Dataset items:
"""
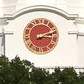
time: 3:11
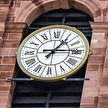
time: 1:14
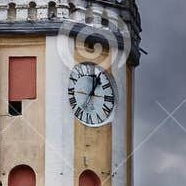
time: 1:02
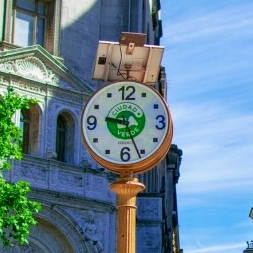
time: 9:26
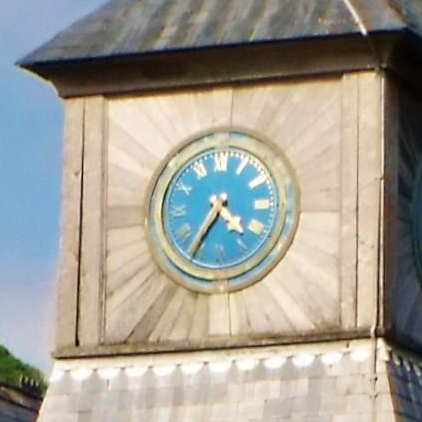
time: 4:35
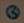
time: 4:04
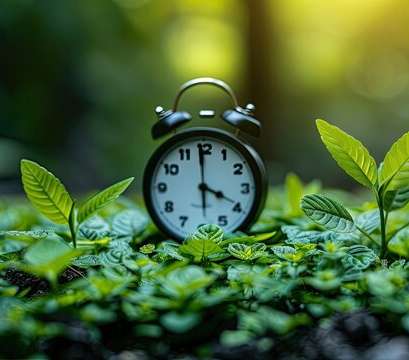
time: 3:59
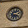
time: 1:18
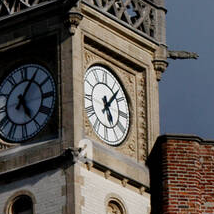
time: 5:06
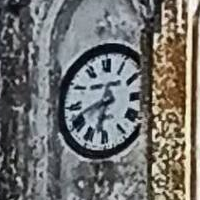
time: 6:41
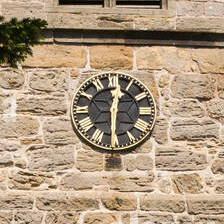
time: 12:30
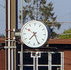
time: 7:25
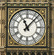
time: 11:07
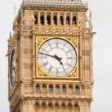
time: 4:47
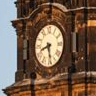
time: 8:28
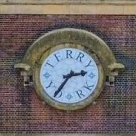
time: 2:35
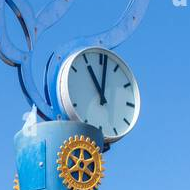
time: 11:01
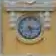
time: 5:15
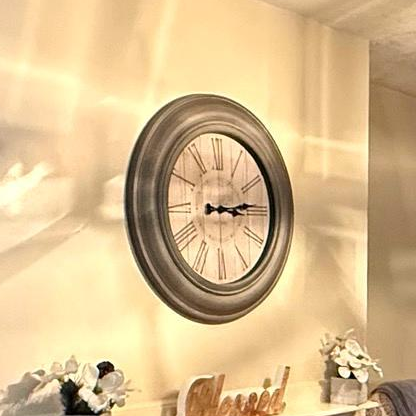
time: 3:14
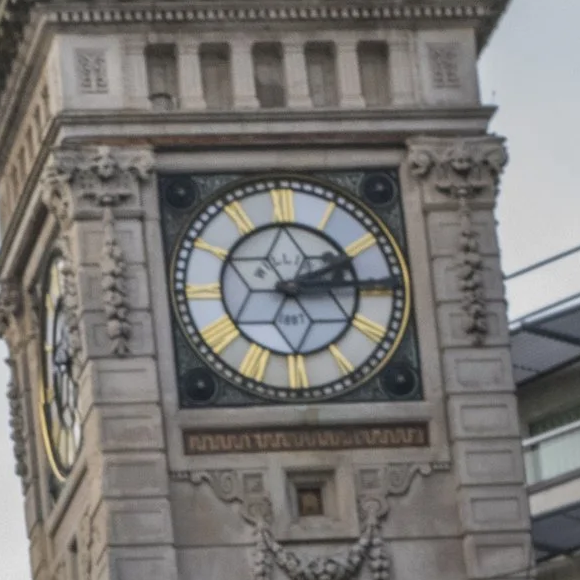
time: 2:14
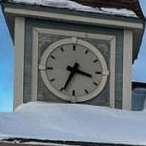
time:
"""
# Your task:
List every time line from the material above as a numbered list. Skip blank lines and leave out the pictures.

# Written reply:
1. time: 3:11
2. time: 1:14
3. time: 1:02
4. time: 9:26
5. time: 4:35
6. time: 4:04
7. time: 3:59
8. time: 1:18
9. time: 5:06
10. time: 6:41
11. time: 12:30
12. time: 7:25
13. time: 11:07
14. time: 4:47
15. time: 8:28
16. time: 2:35
17. time: 11:01
18. time: 5:15
19. time: 3:14
20. time: 2:14
21. time:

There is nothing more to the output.